● Assignment: Render every line of the material below as a numbered list, leaving out any blank lines.

[Extracted data entries]
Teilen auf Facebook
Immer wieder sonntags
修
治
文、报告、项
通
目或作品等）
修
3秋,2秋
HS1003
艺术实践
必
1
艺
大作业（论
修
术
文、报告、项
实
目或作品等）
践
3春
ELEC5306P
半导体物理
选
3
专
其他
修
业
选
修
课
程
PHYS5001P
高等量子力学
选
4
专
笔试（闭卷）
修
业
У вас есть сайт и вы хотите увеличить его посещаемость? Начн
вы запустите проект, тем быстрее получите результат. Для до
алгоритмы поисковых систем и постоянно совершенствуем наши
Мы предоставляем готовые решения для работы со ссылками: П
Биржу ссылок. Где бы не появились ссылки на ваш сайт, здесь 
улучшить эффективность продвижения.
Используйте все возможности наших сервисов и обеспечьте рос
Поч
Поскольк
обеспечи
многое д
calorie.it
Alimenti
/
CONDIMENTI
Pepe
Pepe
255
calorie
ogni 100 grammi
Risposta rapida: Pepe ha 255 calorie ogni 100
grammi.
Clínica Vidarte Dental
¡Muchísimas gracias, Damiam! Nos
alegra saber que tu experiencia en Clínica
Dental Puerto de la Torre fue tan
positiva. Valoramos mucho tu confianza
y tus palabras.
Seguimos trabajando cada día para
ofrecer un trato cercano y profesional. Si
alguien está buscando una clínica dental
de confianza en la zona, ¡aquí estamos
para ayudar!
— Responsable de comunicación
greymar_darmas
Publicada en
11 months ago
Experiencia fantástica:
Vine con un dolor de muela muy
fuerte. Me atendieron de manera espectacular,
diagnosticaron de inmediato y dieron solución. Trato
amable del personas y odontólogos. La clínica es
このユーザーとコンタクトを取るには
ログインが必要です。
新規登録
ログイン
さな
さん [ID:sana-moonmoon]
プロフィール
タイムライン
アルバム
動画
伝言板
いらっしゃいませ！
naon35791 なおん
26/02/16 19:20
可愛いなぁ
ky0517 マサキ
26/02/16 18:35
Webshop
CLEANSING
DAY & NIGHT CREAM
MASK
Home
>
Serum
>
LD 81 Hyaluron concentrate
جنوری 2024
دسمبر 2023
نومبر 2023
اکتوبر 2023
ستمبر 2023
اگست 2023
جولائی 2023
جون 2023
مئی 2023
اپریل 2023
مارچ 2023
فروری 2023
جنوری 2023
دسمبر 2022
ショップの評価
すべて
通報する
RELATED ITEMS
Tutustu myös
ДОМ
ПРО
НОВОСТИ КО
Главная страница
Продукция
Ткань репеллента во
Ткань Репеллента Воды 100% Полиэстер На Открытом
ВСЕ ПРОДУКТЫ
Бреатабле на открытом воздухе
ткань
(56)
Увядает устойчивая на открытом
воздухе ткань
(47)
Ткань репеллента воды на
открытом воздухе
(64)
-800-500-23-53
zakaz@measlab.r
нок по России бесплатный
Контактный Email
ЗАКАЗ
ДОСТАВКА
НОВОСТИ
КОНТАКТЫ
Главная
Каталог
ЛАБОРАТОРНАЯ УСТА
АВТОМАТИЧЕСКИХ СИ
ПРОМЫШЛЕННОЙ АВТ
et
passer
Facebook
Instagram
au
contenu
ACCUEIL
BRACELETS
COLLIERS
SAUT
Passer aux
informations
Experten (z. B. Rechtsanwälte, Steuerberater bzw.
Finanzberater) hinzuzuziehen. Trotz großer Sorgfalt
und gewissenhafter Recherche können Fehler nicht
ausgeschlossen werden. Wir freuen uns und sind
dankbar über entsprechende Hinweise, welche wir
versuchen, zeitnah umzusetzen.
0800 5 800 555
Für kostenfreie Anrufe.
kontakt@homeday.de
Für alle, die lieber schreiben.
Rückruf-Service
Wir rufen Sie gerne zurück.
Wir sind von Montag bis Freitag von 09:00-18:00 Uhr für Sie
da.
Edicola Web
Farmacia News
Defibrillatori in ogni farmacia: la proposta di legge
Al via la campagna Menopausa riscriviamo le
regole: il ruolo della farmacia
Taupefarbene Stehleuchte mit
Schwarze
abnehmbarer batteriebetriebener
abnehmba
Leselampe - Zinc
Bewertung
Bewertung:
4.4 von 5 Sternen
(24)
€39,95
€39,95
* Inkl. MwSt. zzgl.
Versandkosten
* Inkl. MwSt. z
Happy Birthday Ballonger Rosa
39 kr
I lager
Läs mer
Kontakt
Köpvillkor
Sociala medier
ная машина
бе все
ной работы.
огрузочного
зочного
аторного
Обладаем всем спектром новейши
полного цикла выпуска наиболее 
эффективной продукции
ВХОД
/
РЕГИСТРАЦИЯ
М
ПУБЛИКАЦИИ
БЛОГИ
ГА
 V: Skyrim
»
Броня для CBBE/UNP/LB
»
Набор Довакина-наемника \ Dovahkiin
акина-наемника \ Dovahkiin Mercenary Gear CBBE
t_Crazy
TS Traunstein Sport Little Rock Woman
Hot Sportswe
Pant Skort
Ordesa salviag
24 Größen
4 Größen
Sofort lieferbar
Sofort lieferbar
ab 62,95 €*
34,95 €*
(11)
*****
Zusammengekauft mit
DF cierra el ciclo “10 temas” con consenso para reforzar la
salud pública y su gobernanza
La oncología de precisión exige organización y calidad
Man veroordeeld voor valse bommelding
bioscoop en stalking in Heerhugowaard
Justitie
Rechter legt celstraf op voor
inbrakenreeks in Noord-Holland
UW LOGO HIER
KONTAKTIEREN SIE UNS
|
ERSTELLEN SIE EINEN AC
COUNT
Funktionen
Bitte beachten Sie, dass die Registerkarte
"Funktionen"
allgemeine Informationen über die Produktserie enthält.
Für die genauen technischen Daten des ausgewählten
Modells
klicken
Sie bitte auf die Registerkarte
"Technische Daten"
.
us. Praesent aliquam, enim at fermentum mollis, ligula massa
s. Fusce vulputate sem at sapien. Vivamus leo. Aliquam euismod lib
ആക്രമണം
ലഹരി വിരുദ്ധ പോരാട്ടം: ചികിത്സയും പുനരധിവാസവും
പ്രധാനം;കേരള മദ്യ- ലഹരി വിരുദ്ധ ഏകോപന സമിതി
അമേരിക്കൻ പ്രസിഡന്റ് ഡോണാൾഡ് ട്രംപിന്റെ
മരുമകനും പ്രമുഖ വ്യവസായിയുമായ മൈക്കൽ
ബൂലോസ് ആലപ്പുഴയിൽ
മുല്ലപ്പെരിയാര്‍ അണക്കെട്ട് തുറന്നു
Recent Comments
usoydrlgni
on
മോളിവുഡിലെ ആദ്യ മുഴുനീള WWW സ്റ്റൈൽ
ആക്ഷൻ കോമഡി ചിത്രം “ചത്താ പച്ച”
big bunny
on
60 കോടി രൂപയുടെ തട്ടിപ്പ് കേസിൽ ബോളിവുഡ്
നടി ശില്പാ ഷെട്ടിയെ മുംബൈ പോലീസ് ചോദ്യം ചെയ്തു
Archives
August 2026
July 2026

● Result for this task:
1. Teilen auf Facebook
2. Immer wieder sonntags
3. 修
4. 治
5. 文、报告、项
6. 通
7. 目或作品等）
8. 修
9. 3秋,2秋
10. HS1003
11. 艺术实践
12. 必
13. 1
14. 艺
15. 大作业（论
16. 修
17. 术
18. 文、报告、项
19. 实
20. 目或作品等）
21. 践
22. 3春
23. ELEC5306P
24. 半导体物理
25. 选
26. 3
27. 专
28. 其他
29. 修
30. 业
31. 选
32. 修
33. 课
34. 程
35. PHYS5001P
36. 高等量子力学
37. 选
38. 4
39. 专
40. 笔试（闭卷）
41. 修
42. 业
43. У вас есть сайт и вы хотите увеличить его посещаемость? Начн
44. вы запустите проект, тем быстрее получите результат. Для до
45. алгоритмы поисковых систем и постоянно совершенствуем наши
46. Мы предоставляем готовые решения для работы со ссылками: П
47. Биржу ссылок. Где бы не появились ссылки на ваш сайт, здесь 
48. улучшить эффективность продвижения.
49. Используйте все возможности наших сервисов и обеспечьте рос
50. Поч
51. Поскольк
52. обеспечи
53. многое д
54. calorie.it
55. Alimenti
56. /
57. CONDIMENTI
58. Pepe
59. Pepe
60. 255
61. calorie
62. ogni 100 grammi
63. Risposta rapida: Pepe ha 255 calorie ogni 100
64. grammi.
65. Clínica Vidarte Dental
66. ¡Muchísimas gracias, Damiam! Nos
67. alegra saber que tu experiencia en Clínica
68. Dental Puerto de la Torre fue tan
69. positiva. Valoramos mucho tu confianza
70. y tus palabras.
71. Seguimos trabajando cada día para
72. ofrecer un trato cercano y profesional. Si
73. alguien está buscando una clínica dental
74. de confianza en la zona, ¡aquí estamos
75. para ayudar!
76. — Responsable de comunicación
77. greymar_darmas
78. Publicada en
79. 11 months ago
80. Experiencia fantástica:
81. Vine con un dolor de muela muy
82. fuerte. Me atendieron de manera espectacular,
83. diagnosticaron de inmediato y dieron solución. Trato
84. amable del personas y odontólogos. La clínica es
85. このユーザーとコンタクトを取るには
86. ログインが必要です。
87. 新規登録
88. ログイン
89. さな
90. さん [ID:sana-moonmoon]
91. プロフィール
92. タイムライン
93. アルバム
94. 動画
95. 伝言板
96. いらっしゃいませ！
97. naon35791 なおん
98. 26/02/16 19:20
99. 可愛いなぁ
100. ky0517 マサキ
101. 26/02/16 18:35
102. Webshop
103. CLEANSING
104. DAY & NIGHT CREAM
105. MASK
106. Home
107. >
108. Serum
109. >
110. LD 81 Hyaluron concentrate
111. جنوری 2024
112. دسمبر 2023
113. نومبر 2023
114. اکتوبر 2023
115. ستمبر 2023
116. اگست 2023
117. جولائی 2023
118. جون 2023
119. مئی 2023
120. اپریل 2023
121. مارچ 2023
122. فروری 2023
123. جنوری 2023
124. دسمبر 2022
125. ショップの評価
126. すべて
127. 通報する
128. RELATED ITEMS
129. Tutustu myös
130. ДОМ
131. ПРО
132. НОВОСТИ КО
133. Главная страница
134. Продукция
135. Ткань репеллента во
136. Ткань Репеллента Воды 100% Полиэстер На Открытом
137. ВСЕ ПРОДУКТЫ
138. Бреатабле на открытом воздухе
139. ткань
140. (56)
141. Увядает устойчивая на открытом
142. воздухе ткань
143. (47)
144. Ткань репеллента воды на
145. открытом воздухе
146. (64)
147. -800-500-23-53
148. zakaz@measlab.r
149. нок по России бесплатный
150. Контактный Email
151. ЗАКАЗ
152. ДОСТАВКА
153. НОВОСТИ
154. КОНТАКТЫ
155. Главная
156. Каталог
157. ЛАБОРАТОРНАЯ УСТА
158. АВТОМАТИЧЕСКИХ СИ
159. ПРОМЫШЛЕННОЙ АВТ
160. et
161. passer
162. Facebook
163. Instagram
164. au
165. contenu
166. ACCUEIL
167. BRACELETS
168. COLLIERS
169. SAUT
170. Passer aux
171. informations
172. Experten (z. B. Rechtsanwälte, Steuerberater bzw.
173. Finanzberater) hinzuzuziehen. Trotz großer Sorgfalt
174. und gewissenhafter Recherche können Fehler nicht
175. ausgeschlossen werden. Wir freuen uns und sind
176. dankbar über entsprechende Hinweise, welche wir
177. versuchen, zeitnah umzusetzen.
178. 0800 5 800 555
179. Für kostenfreie Anrufe.
180. kontakt@homeday.de
181. Für alle, die lieber schreiben.
182. Rückruf-Service
183. Wir rufen Sie gerne zurück.
184. Wir sind von Montag bis Freitag von 09:00-18:00 Uhr für Sie
185. da.
186. Edicola Web
187. Farmacia News
188. Defibrillatori in ogni farmacia: la proposta di legge
189. Al via la campagna Menopausa riscriviamo le
190. regole: il ruolo della farmacia
191. Taupefarbene Stehleuchte mit
192. Schwarze
193. abnehmbarer batteriebetriebener
194. abnehmba
195. Leselampe - Zinc
196. Bewertung
197. Bewertung:
198. 4.4 von 5 Sternen
199. (24)
200. €39,95
201. €39,95
202. * Inkl. MwSt. zzgl.
203. Versandkosten
204. * Inkl. MwSt. z
205. Happy Birthday Ballonger Rosa
206. 39 kr
207. I lager
208. Läs mer
209. Kontakt
210. Köpvillkor
211. Sociala medier
212. ная машина
213. бе все
214. ной работы.
215. огрузочного
216. зочного
217. аторного
218. Обладаем всем спектром новейши
219. полного цикла выпуска наиболее 
220. эффективной продукции
221. ВХОД
222. /
223. РЕГИСТРАЦИЯ
224. М
225. ПУБЛИКАЦИИ
226. БЛОГИ
227. ГА
228.  V: Skyrim
229. »
230. Броня для CBBE/UNP/LB
231. »
232. Набор Довакина-наемника \ Dovahkiin
233. акина-наемника \ Dovahkiin Mercenary Gear CBBE
234. t_Crazy
235. TS Traunstein Sport Little Rock Woman
236. Hot Sportswe
237. Pant Skort
238. Ordesa salviag
239. 24 Größen
240. 4 Größen
241. Sofort lieferbar
242. Sofort lieferbar
243. ab 62,95 €*
244. 34,95 €*
245. (11)
246. *****
247. Zusammengekauft mit
248. DF cierra el ciclo “10 temas” con consenso para reforzar la
249. salud pública y su gobernanza
250. La oncología de precisión exige organización y calidad
251. Man veroordeeld voor valse bommelding
252. bioscoop en stalking in Heerhugowaard
253. Justitie
254. Rechter legt celstraf op voor
255. inbrakenreeks in Noord-Holland
256. UW LOGO HIER
257. KONTAKTIEREN SIE UNS
258. |
259. ERSTELLEN SIE EINEN AC
260. COUNT
261. Funktionen
262. Bitte beachten Sie, dass die Registerkarte
263. "Funktionen"
264. allgemeine Informationen über die Produktserie enthält.
265. Für die genauen technischen Daten des ausgewählten
266. Modells
267. klicken
268. Sie bitte auf die Registerkarte
269. "Technische Daten"
270. .
271. us. Praesent aliquam, enim at fermentum mollis, ligula massa
272. s. Fusce vulputate sem at sapien. Vivamus leo. Aliquam euismod lib
273. ആക്രമണം
274. ലഹരി വിരുദ്ധ പോരാട്ടം: ചികിത്സയും പുനരധിവാസവും
275. പ്രധാനം;കേരള മദ്യ- ലഹരി വിരുദ്ധ ഏകോപന സമിതി
276. അമേരിക്കൻ പ്രസിഡന്റ് ഡോണാൾഡ് ട്രംപിന്റെ
277. മരുമകനും പ്രമുഖ വ്യവസായിയുമായ മൈക്കൽ
278. ബൂലോസ് ആലപ്പുഴയിൽ
279. മുല്ലപ്പെരിയാര്‍ അണക്കെട്ട് തുറന്നു
280. Recent Comments
281. usoydrlgni
282. on
283. മോളിവുഡിലെ ആദ്യ മുഴുനീള WWW സ്റ്റൈൽ
284. ആക്ഷൻ കോമഡി ചിത്രം “ചത്താ പച്ച”
285. big bunny
286. on
287. 60 കോടി രൂപയുടെ തട്ടിപ്പ് കേസിൽ ബോളിവുഡ്
288. നടി ശില്പാ ഷെട്ടിയെ മുംബൈ പോലീസ് ചോദ്യം ചെയ്തു
289. Archives
290. August 2026
291. July 2026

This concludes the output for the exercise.